En plus de l’ouvrage philosophique qu’il s’était proposé d’écrire, Mayrand a longtemps désiré publier un volume de souvenirs. Ayant été pendant tant d’années rédacteur en chef de « La Presse » puis de « La Patrie », il avait eu connaissance, avait été témoin de faits extrêmement intéressants qui ne sont pas connus du public, qui ont été jalousement tenus secrets. Il avait été témoin de marchandages politiques, il avait vu bien des bassesses, bien des injustices. Il connaissait les tares, le manque de conscience de personnages apparemment respectables. Mayrand aurait pu écrire un livre que le public aurait dévoré, un livre qui lui aurait valu la renommée. Il ne l’a pas écrit. C’est sa délicatesse, une délicatesse comme il ne s’en rencontre plus, qui a paralysé sa plume. Il songeait aux humiliations, aux amères railleries qu’auraient endurées les personnages dont il aurait révélé les peu odorants secrets. Et aussi, il était au courant de bien des décadences, de bien des déchéances et il prenait en pitié ces victimes du sort. Il ne voulait pas rendre leur infortune plus cruelle en la faisant connaître.

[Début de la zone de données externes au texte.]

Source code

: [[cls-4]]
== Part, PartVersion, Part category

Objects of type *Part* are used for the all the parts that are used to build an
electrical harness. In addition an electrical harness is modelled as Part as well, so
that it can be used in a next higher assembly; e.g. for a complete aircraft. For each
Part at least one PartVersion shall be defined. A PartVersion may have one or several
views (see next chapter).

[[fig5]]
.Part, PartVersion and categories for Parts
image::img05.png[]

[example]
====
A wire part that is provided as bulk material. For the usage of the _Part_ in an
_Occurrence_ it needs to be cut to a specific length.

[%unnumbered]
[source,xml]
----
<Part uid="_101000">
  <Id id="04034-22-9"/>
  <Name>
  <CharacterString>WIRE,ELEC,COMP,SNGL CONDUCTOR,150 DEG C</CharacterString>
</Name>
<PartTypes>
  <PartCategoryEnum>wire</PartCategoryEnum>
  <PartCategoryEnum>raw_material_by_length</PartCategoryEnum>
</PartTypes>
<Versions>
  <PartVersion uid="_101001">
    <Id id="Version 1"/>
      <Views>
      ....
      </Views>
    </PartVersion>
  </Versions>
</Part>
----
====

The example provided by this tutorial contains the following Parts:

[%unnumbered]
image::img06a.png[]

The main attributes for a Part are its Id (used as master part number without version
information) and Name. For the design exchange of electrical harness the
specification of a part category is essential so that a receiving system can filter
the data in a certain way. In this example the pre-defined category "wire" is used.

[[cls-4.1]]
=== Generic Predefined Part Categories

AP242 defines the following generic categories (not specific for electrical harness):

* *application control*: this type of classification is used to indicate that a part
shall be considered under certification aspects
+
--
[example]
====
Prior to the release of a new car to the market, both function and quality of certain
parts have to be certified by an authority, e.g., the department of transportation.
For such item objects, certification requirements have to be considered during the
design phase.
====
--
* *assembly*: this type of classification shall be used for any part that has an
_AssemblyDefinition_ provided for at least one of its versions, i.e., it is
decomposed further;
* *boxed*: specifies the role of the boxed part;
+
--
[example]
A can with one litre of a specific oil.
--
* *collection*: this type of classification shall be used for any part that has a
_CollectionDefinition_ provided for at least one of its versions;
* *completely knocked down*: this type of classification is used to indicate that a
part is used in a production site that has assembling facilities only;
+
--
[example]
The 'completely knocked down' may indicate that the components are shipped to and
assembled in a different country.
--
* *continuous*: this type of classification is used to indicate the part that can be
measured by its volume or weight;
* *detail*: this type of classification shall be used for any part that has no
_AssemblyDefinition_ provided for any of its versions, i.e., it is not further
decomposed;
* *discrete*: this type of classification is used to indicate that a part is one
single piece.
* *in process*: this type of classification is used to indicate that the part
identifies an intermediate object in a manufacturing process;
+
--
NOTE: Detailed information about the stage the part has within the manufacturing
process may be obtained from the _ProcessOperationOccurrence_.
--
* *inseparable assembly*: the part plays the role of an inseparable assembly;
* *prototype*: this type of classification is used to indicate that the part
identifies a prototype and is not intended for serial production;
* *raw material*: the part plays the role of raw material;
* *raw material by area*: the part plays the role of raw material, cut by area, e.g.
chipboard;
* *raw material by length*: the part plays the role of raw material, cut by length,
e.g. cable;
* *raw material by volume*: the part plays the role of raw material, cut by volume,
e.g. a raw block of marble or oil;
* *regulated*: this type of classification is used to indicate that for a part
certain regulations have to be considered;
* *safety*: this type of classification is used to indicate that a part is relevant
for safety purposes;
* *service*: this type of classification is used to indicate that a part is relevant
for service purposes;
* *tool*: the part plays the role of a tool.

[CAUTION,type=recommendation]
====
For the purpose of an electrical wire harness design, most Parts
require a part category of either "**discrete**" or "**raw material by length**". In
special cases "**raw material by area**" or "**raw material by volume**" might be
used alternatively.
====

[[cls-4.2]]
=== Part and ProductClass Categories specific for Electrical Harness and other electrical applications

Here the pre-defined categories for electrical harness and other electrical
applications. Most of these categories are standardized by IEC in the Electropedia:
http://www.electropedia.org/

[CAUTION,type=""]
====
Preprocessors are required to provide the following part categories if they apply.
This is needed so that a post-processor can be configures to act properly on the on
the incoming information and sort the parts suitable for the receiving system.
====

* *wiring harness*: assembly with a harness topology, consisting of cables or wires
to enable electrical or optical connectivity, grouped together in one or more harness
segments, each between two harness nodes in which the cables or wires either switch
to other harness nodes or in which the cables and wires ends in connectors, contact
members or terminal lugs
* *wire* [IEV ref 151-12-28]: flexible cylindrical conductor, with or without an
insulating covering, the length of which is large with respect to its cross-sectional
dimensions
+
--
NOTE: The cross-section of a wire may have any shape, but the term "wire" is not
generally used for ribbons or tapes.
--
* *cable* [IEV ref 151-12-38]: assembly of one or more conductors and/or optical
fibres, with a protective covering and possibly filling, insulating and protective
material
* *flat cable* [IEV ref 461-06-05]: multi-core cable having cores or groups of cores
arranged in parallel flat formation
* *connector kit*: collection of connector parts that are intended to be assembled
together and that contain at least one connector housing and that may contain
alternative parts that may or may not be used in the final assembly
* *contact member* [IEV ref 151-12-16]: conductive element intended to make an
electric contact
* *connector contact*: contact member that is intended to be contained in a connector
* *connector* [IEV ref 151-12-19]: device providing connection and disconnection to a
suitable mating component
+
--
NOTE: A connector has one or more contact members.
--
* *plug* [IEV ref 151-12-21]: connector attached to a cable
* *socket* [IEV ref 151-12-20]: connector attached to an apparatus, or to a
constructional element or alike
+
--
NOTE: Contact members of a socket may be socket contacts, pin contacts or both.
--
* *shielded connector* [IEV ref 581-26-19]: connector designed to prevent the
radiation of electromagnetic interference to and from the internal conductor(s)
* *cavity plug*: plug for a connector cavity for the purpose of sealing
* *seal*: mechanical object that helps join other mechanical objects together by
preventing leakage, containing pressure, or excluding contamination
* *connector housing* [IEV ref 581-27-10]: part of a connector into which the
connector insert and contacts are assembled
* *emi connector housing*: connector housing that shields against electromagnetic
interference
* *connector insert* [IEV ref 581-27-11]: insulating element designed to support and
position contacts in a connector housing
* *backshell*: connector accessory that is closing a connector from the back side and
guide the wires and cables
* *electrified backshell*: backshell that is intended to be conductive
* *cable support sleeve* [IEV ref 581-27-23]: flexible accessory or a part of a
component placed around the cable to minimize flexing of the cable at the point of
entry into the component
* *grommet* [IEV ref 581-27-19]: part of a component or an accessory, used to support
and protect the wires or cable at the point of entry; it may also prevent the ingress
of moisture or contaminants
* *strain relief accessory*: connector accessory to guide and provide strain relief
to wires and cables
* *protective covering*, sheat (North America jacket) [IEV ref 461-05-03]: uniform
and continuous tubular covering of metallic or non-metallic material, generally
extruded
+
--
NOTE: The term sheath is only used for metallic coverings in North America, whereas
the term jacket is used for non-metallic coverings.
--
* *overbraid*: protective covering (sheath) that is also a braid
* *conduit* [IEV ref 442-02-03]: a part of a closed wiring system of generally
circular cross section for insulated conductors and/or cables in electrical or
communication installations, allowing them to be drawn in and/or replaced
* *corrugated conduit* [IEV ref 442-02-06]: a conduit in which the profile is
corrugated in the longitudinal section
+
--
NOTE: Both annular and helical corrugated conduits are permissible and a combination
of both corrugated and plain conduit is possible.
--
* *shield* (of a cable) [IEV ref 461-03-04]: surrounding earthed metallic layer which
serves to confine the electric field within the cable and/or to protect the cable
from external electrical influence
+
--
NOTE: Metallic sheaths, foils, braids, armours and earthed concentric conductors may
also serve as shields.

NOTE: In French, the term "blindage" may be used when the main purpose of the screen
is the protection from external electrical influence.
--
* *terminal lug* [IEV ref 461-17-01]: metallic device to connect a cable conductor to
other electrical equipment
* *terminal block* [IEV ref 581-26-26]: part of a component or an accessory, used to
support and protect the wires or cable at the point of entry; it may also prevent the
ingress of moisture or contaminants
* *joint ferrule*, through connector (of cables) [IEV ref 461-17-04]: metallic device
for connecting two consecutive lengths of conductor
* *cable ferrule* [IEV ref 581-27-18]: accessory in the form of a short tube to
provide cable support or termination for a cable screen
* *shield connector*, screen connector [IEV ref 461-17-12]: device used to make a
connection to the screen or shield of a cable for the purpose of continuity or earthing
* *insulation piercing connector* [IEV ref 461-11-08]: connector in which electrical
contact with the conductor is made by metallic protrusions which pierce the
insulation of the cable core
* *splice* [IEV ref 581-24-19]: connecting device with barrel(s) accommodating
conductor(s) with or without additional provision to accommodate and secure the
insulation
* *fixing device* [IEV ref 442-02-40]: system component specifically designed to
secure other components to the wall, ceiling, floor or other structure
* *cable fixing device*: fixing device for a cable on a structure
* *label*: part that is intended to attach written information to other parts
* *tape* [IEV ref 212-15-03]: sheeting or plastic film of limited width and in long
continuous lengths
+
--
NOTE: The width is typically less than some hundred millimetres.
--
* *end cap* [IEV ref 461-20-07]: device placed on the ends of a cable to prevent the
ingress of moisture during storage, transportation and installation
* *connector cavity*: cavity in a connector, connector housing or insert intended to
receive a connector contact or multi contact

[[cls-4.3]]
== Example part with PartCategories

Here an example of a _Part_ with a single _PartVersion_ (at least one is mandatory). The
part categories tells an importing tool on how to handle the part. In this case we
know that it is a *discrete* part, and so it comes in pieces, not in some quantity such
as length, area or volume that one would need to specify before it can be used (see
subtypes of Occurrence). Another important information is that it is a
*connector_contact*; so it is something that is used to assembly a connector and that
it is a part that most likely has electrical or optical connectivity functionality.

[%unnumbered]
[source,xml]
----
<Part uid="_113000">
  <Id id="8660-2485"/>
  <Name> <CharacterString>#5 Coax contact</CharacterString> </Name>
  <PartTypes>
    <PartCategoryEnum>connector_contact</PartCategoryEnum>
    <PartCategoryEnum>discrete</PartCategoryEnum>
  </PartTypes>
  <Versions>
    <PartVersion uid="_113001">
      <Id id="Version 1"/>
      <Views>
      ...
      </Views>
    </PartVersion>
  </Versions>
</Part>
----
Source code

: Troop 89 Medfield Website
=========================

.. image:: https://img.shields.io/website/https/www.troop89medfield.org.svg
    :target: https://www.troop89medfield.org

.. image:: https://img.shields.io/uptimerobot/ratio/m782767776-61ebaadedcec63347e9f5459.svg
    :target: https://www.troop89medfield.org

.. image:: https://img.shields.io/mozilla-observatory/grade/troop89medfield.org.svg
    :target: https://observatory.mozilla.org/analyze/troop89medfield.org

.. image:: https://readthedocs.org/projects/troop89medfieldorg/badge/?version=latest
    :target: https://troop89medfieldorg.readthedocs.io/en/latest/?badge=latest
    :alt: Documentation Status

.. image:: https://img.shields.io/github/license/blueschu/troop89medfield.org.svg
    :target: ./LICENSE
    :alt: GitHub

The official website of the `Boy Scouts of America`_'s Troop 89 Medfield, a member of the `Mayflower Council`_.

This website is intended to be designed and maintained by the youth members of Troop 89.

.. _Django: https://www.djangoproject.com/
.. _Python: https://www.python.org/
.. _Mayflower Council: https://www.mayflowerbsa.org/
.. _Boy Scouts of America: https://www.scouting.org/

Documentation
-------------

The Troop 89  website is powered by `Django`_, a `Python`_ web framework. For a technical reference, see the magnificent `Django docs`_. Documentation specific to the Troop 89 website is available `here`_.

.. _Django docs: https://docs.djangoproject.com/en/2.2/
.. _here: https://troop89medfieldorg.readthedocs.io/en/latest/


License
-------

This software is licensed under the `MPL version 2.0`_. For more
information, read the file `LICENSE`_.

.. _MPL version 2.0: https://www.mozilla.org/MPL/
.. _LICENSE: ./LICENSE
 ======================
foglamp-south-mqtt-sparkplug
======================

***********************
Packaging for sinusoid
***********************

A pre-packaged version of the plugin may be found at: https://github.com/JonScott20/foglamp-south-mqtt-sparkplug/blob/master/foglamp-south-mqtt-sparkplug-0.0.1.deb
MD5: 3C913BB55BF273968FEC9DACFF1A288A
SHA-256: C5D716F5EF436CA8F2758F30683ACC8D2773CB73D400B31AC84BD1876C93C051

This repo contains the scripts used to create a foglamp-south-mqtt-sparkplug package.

La poésie qui enivrait l’âme de Joseph-Marie Mélançon dans sa jeunesse, qui lui a permis dans son âge mûr, alors qu’il était devenu prêtre d’exprimer ses rêves de beauté dans des poèmes qui font notre admiration, est aujourd’hui la consolation de ses vieux jours. Connu dans le monde des lettres sous le pseudonyme de Lucien Rainier (prénom et nom de famille de deux de ses condisciples du Séminaire), l’abbé Mélançon s’est fait connaître très tôt comme artiste inspiré. Il était né poète et il l’a été toute sa vie. Avec l’amour de Dieu, il avait celui de la poésie et ainsi, il a vécu de très belles heures. Aujourd’hui, il approche du terme de ses jours avec la satisfaction d’avoir été fidèle à sa double vocation : celle de prêtre et celle de poète.
Tout comme Charles Gill, Ferland écrivait la nuit. Comme il l’a dit, il avait horreur de « la ville inhumaine, férocement bruyante et bouillonnante avec ses autos criards et assassins et ses radios et ses tramways ». Alors, il travaillait lorsque la fourmillière humaine est plongée au sommeil, que la cité est silencieuse, et ne se levait qu’à midi pour le déjeuner-dîner.